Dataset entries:
•••
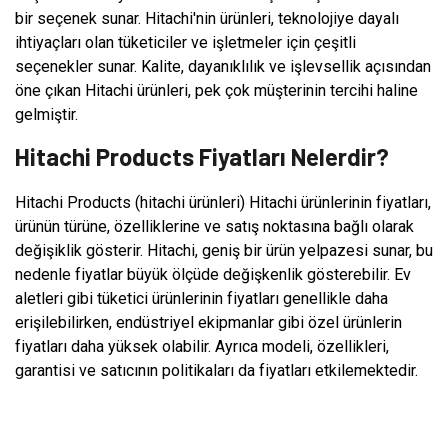
bir seçenek sunar. Hitachi'nin ürünleri, teknolojiye dayalı
ihtiyaçları olan tüketiciler ve işletmeler için çeşitli
seçenekler sunar. Kalite, dayanıklılık ve işlevsellik açısından
öne çıkan Hitachi ürünleri, pek çok müşterinin tercihi haline
gelmiştir.
Hitachi Products Fiyatları Nelerdir?
Hitachi Products (hitachi ürünleri) Hitachi ürünlerinin fiyatları,
ürünün türüne, özelliklerine ve satış noktasına bağlı olarak
değişiklik gösterir. Hitachi, geniş bir ürün yelpazesi sunar, bu
nedenle fiyatlar büyük ölçüde değişkenlik gösterebilir. Ev
aletleri gibi tüketici ürünlerinin fiyatları genellikle daha
erişilebilirken, endüstriyel ekipmanlar gibi özel ürünlerin
fiyatları daha yüksek olabilir. Ayrıca modeli, özellikleri,
garantisi ve satıcının politikaları da fiyatları etkilemektedir.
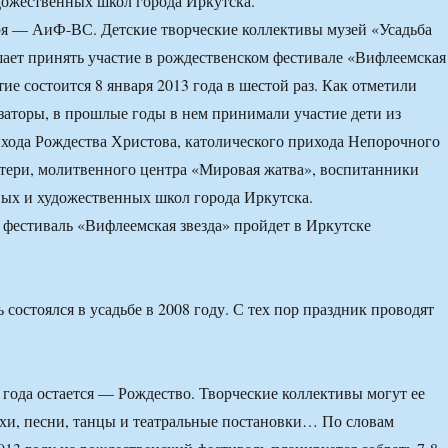
дожественных школ города Иркутска.
ря — АиФ-ВС. Детские творческие коллективы музей «Усадьба
ает принять участие в рождественском фестивале «Вифлеемская
ие состоится 8 января 2013 года в шестой раз. Как отметили
торы, в прошлые годы в нем принимали участие дети из
хода Рождества Христова, католического прихода Непорочного
тери, молитвенного центра «Мировая жатва», воспитанники
ых и художественных школ города Иркутска.
состоялся в усадьбе в 2008 году. С тех пор праздник проводят
о года остается — Рождество. Творческие коллективы могут ее
ихи, песни, танцы и театральные постановки… По словам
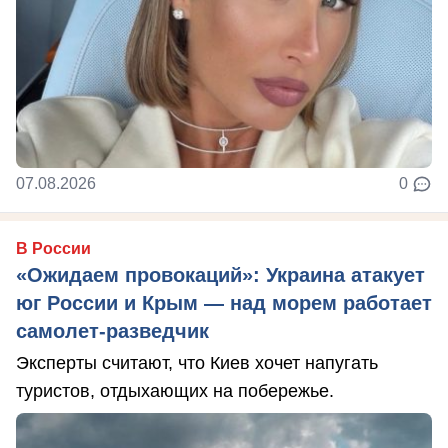
07.08.2026
0
В России
«Ожидаем провокаций»: Украина атакует
юг России и Крым — над морем работает
самолет-разведчик
Эксперты считают, что Киев хочет напугать
туристов, отдыхающих на побережье.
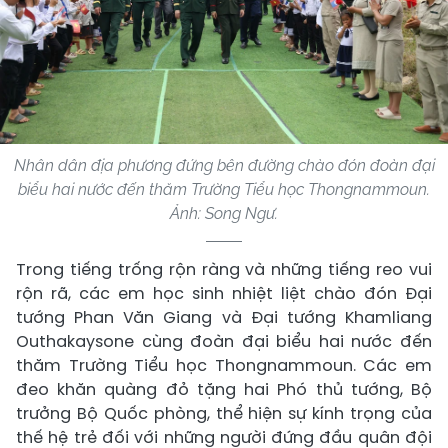
Nhân dân địa phương đứng bên đường chào đón đoàn đại
biểu hai nước đến thăm Trường Tiểu học Thongnammoun.
Ảnh: Song Ngư.
Trong tiếng trống rộn ràng và những tiếng reo vui
rộn rã, các em học sinh nhiệt liệt chào đón Đại
tướng Phan Văn Giang và Đại tướng Khamliang
Outhakaysone cùng đoàn đại biểu hai nước đến
thăm Trường Tiểu học Thongnammoun. Các em
đeo khăn quàng đỏ tặng hai Phó thủ tướng, Bộ
trưởng Bộ Quốc phòng, thể hiện sự kính trọng của
thế hệ trẻ đối với những người đứng đầu quân đội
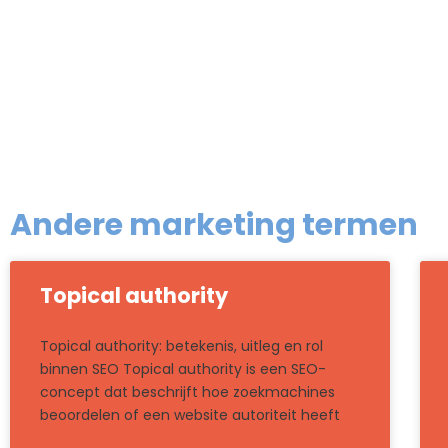
Andere marketing termen
Topical authority
Topical authority: betekenis, uitleg en rol
binnen SEO Topical authority is een SEO-
concept dat beschrijft hoe zoekmachines
beoordelen of een website autoriteit heeft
•••
# [The problem]
Among the records above, which lines hold the word "города"? Copy each one.

# [Answer to this problem]
дожественных школ города Иркутска.
ых и художественных школ города Иркутска.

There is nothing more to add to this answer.